Math is a human language.  The universe, contrary to some religious claptrap on the interwebs, is not made of math, and, in fact, math, while incredibly useful and powerful compared to, I don’t know, using your fingers, does a rather poor job at describing the universe.

The problem isn’t the math.  It’s us.  Our brains aren’t limited to reality.  We can imagine unicorns, immovable objects, honest politicians.  Bat shit crazy stuff.

The universe just is.  Math is one way we try and make sense of it.  But we invented it and we believe some crazy stuff and so math has some crazy stuff in it.

To the best of our knowledge the universe contains (or is) a finite amount of energy that can be transmuted, but not created or destroyed (don’t start, quantum physicists, we’ll get to that nonsense in another article).  To the best of our knowledge there can’t be a negative number of hydrogen atoms or photons in the universe.  To the best of our knowledge, no part of the universe (spoiler alert) is imaginary.
So how come so many cosmologists, astronomers, mathematicians, and other assorted people say things like “infinite” and “singularity” (infinitely small, or at least packed together), “imaginary numbers” and the like?  No idea.  But it’s complete nonsense.

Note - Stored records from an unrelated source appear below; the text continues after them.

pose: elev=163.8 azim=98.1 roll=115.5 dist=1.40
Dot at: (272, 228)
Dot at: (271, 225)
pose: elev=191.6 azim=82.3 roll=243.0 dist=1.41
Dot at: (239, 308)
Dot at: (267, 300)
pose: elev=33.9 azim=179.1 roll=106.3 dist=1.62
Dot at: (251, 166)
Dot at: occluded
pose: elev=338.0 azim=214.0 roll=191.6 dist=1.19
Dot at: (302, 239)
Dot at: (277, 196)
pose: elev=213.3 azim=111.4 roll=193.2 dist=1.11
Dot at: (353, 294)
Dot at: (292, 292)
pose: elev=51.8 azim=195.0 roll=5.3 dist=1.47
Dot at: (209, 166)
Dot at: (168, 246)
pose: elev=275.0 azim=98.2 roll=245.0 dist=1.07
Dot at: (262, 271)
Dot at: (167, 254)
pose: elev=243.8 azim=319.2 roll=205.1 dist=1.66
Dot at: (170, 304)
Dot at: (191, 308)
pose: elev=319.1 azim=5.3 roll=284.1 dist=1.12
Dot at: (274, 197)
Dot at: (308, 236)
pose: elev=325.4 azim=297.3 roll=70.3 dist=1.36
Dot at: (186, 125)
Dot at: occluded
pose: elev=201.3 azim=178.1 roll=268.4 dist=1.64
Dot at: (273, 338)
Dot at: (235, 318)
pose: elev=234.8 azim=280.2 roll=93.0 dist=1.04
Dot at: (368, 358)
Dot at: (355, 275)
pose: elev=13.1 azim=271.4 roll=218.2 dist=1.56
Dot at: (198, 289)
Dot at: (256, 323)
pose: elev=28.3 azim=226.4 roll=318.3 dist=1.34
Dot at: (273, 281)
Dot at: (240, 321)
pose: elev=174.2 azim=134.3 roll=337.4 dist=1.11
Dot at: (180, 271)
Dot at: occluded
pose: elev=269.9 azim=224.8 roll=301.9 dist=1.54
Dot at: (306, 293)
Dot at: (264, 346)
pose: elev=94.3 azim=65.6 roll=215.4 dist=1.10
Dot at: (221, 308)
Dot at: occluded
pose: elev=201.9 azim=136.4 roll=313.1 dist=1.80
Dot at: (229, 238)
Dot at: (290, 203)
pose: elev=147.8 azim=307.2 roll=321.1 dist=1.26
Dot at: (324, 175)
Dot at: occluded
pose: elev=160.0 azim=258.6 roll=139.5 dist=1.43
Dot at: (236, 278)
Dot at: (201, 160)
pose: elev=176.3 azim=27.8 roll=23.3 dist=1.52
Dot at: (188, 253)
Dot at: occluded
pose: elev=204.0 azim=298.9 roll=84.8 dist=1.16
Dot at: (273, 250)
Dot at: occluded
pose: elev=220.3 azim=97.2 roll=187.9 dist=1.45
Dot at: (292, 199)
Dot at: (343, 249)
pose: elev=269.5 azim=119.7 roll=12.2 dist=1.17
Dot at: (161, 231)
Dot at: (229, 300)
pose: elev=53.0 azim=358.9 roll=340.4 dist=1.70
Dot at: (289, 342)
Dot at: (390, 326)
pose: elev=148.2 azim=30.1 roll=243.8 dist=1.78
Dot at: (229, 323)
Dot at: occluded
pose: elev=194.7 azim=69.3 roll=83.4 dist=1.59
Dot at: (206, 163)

I mean when comedians go around talking about different infinities (there being more even numbers than odd and even numbers).  Well, they’re comedians.  When physicists do it, it’s weird.  I mean in our minds we can imagine an infinite set of numbers, but in the real world there aren’t any numbers, not really.  There’s stuff you can either make numbers out of (shiny tape, wood, plastic) or there’s things you can count.  But there’s not an infinite amount of stuff with which to do either.  No line can go on forever.  Lines are made of stuff. There’s not an infinite amount of stuff.  We can pretend a line goes on forever.  We can pretend we like oysters or scotch.  There’s nothing you can’t pretend.  There are limits on what you can actually do.

So.  the universe can’t expand forever.  It won’t exist for infinite time.  Black holes don’t work that way nor the early universe (the matter doesn’t run out of space to occupy, space increasingly warps in the presence of increasing matter (or energy)). The monkeys never produce all of Shakespeare (though they get through a surprising amount of Lear).